The experience of the homoeopaths has shown that only those symptoms are of value that speak of the peculiarities of the patient. A patient reacts towards his unfavorable environments, with a picture of disease released by the peculiarities of his constitution. These peculiarities must be found also in the provings of our materia medica. If these are not there, the patients peculiar picture has not found its equivalent and there will be no cure. But exactly what is this peculiarity ? A rare symptom, a parodoxical reaction, reflex behavior in him-not to be found in his neighbour, gives him the differentiation form any other case because it presents the character of its protoplasmic origin (race, family) and all the “time-stamped events along the paths of his growth and development.”

The principles underlying a good biological novel and a case-history are the same. Both should leave behind in ones mind an intimate picture of a complete personality as vivid as though one had known him intimately a life long. Ideally such a medical history, like the moving picture of a career, should project the character as it appeared at every moment in its journey through life.

With the homoeopath this motion picture of a complete life has to be reversed; that is, starting from this day that the patient presented himself to you you must work backwards to the very origin of his life, his parents and grandparents for “the moments of the past that whisper,” those residues of ancient protoplasmic qualities, intra-uterine impressions and the hard knocks of the infant years which together mould our constitution and or reactions to life which together make us what we are today.

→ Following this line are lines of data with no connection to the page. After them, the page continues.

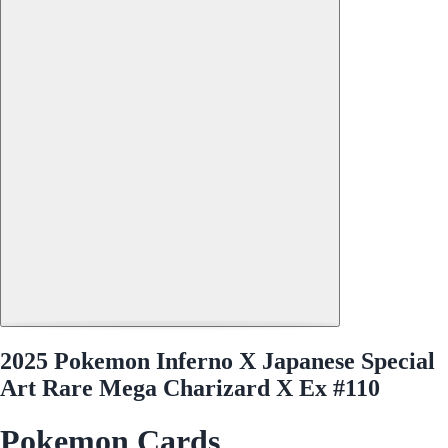
2025 Pokemon Inferno X Japanese Special
Art Rare Mega Charizard X Ex #110
Pokemon Cards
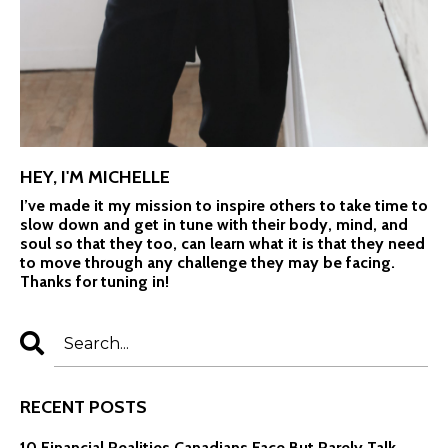
HEY, I'M MICHELLE
I’ve made it my mission to inspire others to take time to
slow down and get in tune with their body, mind, and
soul so that they too, can learn what it is that they need
to move through any challenge they may be facing.
Thanks for tuning in!
RECENT POSTS
10 Financial Realities Canadians Face But Rarely Talk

As in very science, there are certain tabulated and worked out schemes which guide us in making an investigation; these are only means to an end, but not an end in themselves. Rigid or mere schematic adherence to their rubrics will tend to make the whole procedure mechanical; and while a mass of detail will be collected, the living picture will be missing. The difference between the artist and the mechanical reproducer is the sureness with which an artist produces a living, pulsating and…. withal, complete picture with a few well executed strokes, with a minimum of effort and the minimum of detail.

Out of a chaos of isolated facts, a vivid living picture must be made. That can only come into existence with the perception of artist who knows how to use the mass of material at his disposal. If you have accepted the general thesis I have put before you this evening, you should have no difficulty in following the technical details of history taking as very well discussed in Kents Lectures on Homoeopathic Philosophy, Pages 184-214, and still more clearly explained by Roberts in his Principles and Art of Cure, pages 75- 91. But may I warn you:

The technique alone may give us the material, it may give us the correct material; but a great task is still there, of interpreting and synthesizing them to express the living totality of the patient. The taking of the case is an exact science. Its interpretation is an art.